Which way to turn
To the left to the right
Straight ahead or burn

All these pathways lead the same
Fortune lost a tortured fame
One thousand callings to forsake this hill
These choices find me standing still

We were living in Hollywood and some things were going well and others were going nowhere good. We decided to pull the plug. In 2004, we sold almost everything and bought a 1986 Volkswagen Vanagon Westfalia.

I kept my cameras and large blue vintage asian art deco rug we got on sale at a place on Western which I stored at my mother's. I sit upon this rug now as I type this post. I had a pair of red Doc Martens I scored at the thrift store and a small suitcase of clothes when we packed up the van we named Bertha, me, my husband Rob and our two year old Staffie Daisy and hit the road.

I had wanted a van since middle school when my family friends since preschool came and camped on our ranch in Matilija Canyon in their pop up van.

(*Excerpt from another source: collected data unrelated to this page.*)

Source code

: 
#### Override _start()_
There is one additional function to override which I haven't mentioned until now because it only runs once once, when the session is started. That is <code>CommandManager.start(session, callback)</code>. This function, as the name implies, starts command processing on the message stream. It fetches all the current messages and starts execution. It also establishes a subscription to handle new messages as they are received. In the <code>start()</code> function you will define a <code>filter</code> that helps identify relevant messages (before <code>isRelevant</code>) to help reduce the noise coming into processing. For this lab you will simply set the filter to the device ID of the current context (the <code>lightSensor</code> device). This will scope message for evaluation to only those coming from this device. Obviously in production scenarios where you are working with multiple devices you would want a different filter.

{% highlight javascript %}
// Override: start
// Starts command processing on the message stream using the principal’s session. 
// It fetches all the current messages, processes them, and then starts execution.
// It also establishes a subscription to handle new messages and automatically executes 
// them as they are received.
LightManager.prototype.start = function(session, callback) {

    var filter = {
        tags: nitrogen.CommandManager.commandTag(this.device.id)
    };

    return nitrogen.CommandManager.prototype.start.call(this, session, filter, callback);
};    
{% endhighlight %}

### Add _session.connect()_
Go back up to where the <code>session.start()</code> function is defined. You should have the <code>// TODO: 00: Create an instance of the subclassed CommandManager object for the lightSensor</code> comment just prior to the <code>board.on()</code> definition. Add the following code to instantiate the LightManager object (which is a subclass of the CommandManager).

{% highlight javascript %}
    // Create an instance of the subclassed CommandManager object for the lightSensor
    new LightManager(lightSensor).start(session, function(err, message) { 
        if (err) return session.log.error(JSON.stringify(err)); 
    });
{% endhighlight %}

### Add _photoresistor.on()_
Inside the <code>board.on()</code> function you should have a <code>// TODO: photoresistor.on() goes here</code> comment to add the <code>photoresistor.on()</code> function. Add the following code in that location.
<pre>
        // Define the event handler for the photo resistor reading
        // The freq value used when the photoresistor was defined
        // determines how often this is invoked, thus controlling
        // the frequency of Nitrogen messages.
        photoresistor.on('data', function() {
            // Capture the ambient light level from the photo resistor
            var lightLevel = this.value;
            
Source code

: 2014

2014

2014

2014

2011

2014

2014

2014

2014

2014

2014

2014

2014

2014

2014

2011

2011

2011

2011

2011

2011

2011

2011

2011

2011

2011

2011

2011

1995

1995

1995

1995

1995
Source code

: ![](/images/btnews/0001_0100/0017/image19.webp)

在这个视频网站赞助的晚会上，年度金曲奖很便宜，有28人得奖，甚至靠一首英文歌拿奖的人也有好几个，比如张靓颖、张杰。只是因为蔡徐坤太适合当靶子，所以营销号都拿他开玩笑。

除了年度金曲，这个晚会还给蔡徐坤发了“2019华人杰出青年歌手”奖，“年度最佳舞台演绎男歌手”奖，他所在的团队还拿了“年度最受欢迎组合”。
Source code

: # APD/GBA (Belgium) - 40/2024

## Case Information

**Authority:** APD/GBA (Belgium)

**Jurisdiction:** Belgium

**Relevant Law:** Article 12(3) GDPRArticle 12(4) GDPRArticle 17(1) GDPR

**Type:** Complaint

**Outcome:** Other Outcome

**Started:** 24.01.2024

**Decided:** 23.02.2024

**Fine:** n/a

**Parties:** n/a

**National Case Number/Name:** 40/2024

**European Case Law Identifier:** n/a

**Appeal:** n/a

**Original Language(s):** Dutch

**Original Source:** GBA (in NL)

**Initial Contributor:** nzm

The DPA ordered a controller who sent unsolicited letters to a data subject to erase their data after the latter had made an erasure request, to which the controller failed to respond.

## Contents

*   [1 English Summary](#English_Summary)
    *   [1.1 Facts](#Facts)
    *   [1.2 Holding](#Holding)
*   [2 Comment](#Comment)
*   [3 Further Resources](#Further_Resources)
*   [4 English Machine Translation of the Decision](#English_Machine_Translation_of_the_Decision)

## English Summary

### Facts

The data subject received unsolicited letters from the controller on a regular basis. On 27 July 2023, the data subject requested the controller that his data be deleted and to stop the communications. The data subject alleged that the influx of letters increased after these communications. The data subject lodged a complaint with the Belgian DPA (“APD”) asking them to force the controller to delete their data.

I was instantly enamored and spent the rest of my school years imagining the time when I would get my van and travel the country.

Well, the time had arrived.

We had been camping at our favorite spot in Bishop and decided to meander through Death Valley while heading generally south on a return trip to Ojai. I was still booking photo jobs, so we had to return for those periodically.

The map said there was an old mine that we wanted to check out. The road ended up being impassable but there was a shack and a man selling warm Pepsis who regaled us with stories as we sipped the decidedly unpleasant sodas. About the point when he started mentioning Charles Manson's abandoned vehicle and the fact that we were apparently a stone's through from the infamous ranch, we decided it was time to hit the road.

As we headed toward the main road, the sun was declining. The second I saw this view I told Rob, stop the van. I'd seen this before, in my mind. I jumped out the sliding door, crouched down touching the sand with my Nikon FE2 loaded with Ilford Delta 3200 35mm film, and made this photo.

Freed From Rage and Sorrow: Reflections of Emptiness in the American Dream
Archival pigment print mounted to dibond (framing optional)
24x36" 1/3

“Boldly Going Nowhere”
Bertha + Rob on PCH

Nearly twenty years later and the choices of then are here and now. The urgency of change echoes through centuries and still we continue down this destructive road.

The torch was passed to me and so I must carry it and pass it as best I can. The vision, the knowledge, the remembering of who we are and the practice of restoring balance to the human condition.